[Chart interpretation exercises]
###

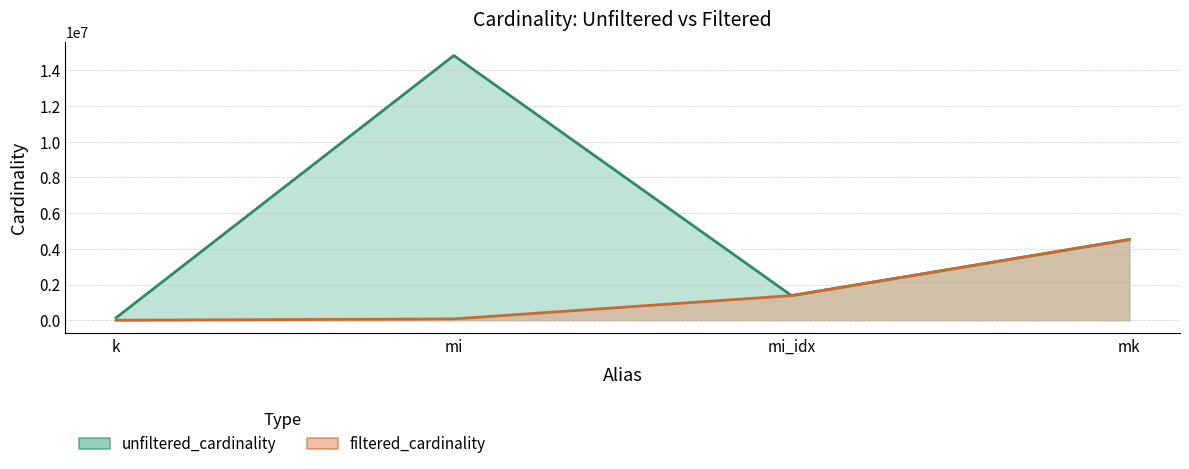

Which category has the highest value across all series?

mi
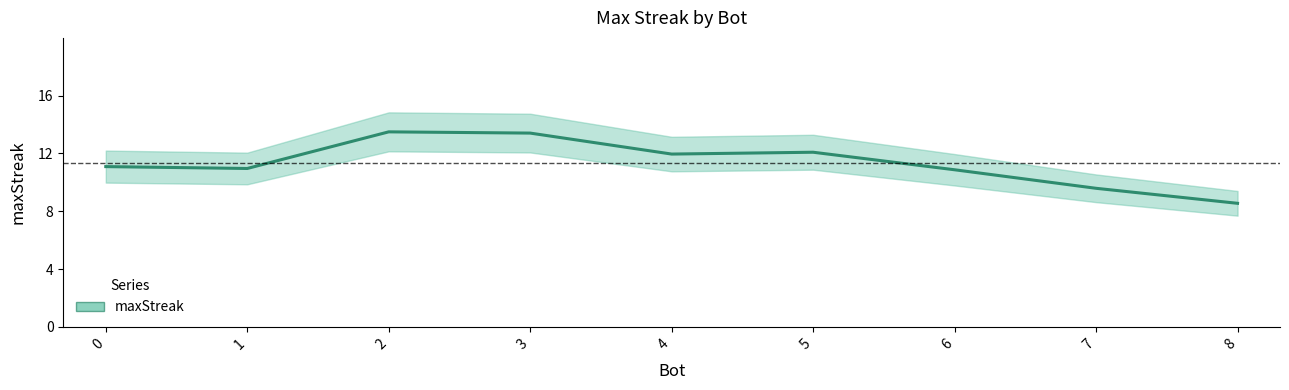

What is the approximate value at 8?

8.5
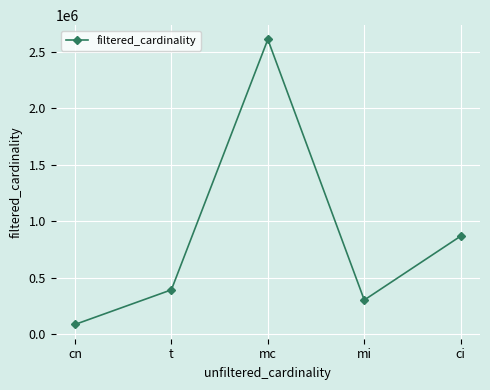

Approximately how many times larger is the value at ci compared to t?

2.2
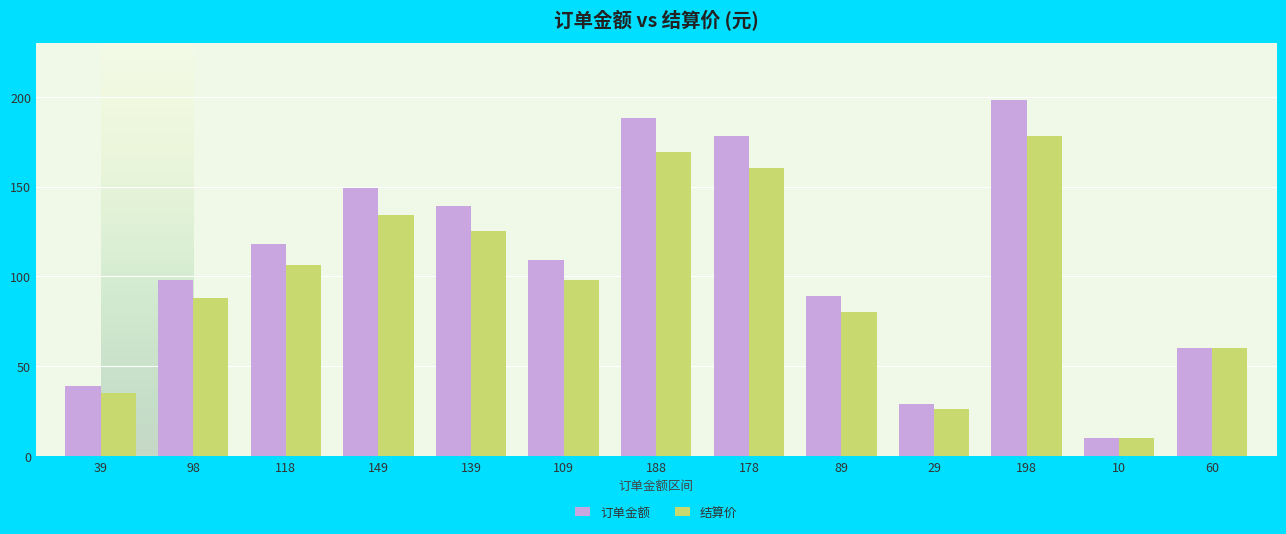

What is the sum of all 订单金额 values?

1404.0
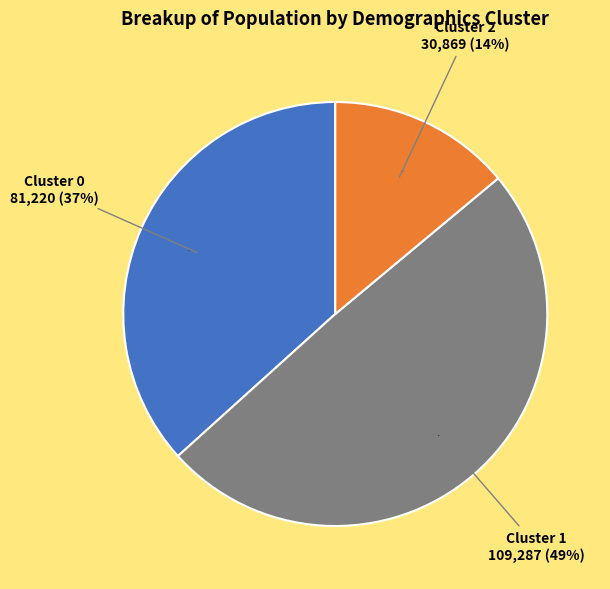

Combined, do Cluster 1 and Cluster 2 account for over 50%?

Yes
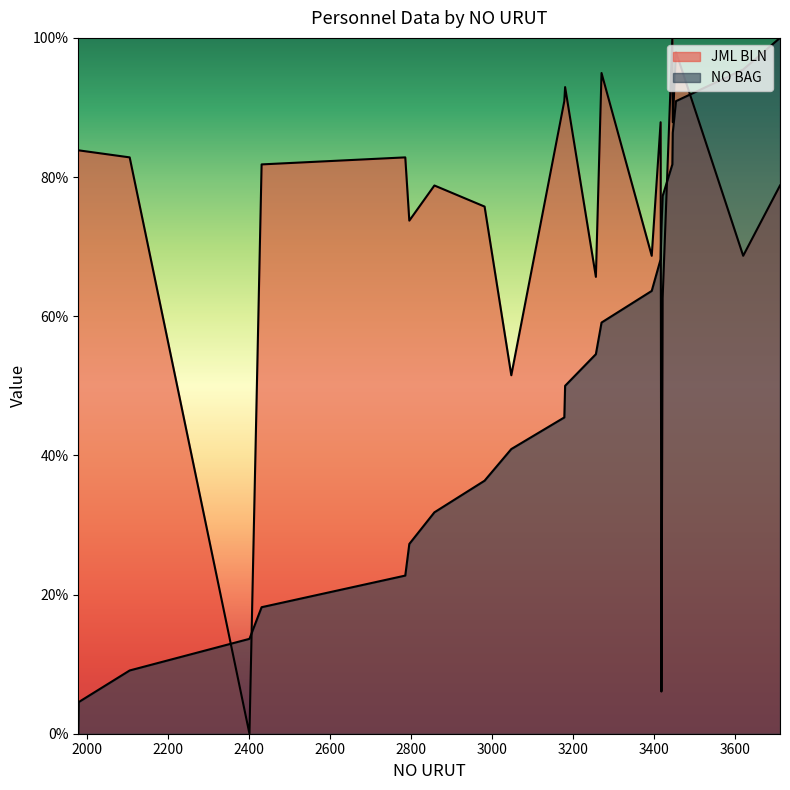

Does the chart display data point markers on the line(s)?

No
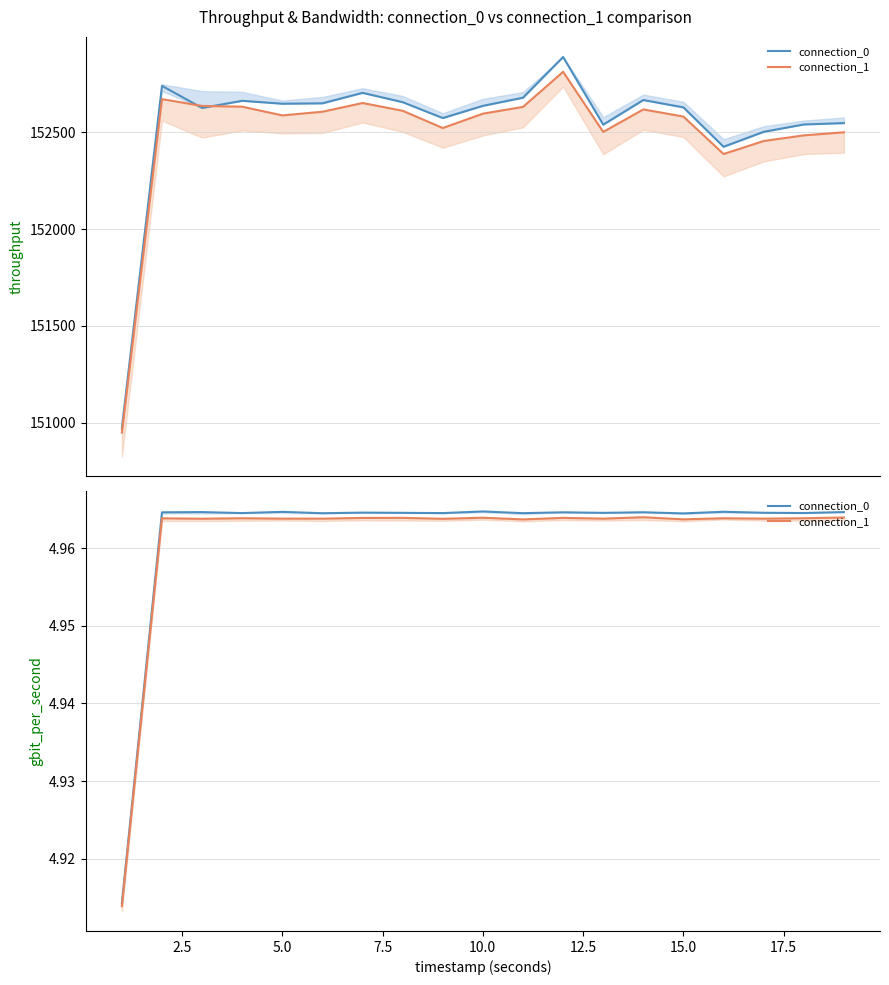

How many lines are shown in the chart?

2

###

Rewrite the lines from the one containing "Combined, do Cluster" through the last line, swapping "chart" for "graph" and keeping everything else the same. Omit the pictures.

Combined, do Cluster 1 and Cluster 2 account for over 50%?

Yes

Does the graph display data point markers on the line(s)?

No

How many lines are shown in the graph?

2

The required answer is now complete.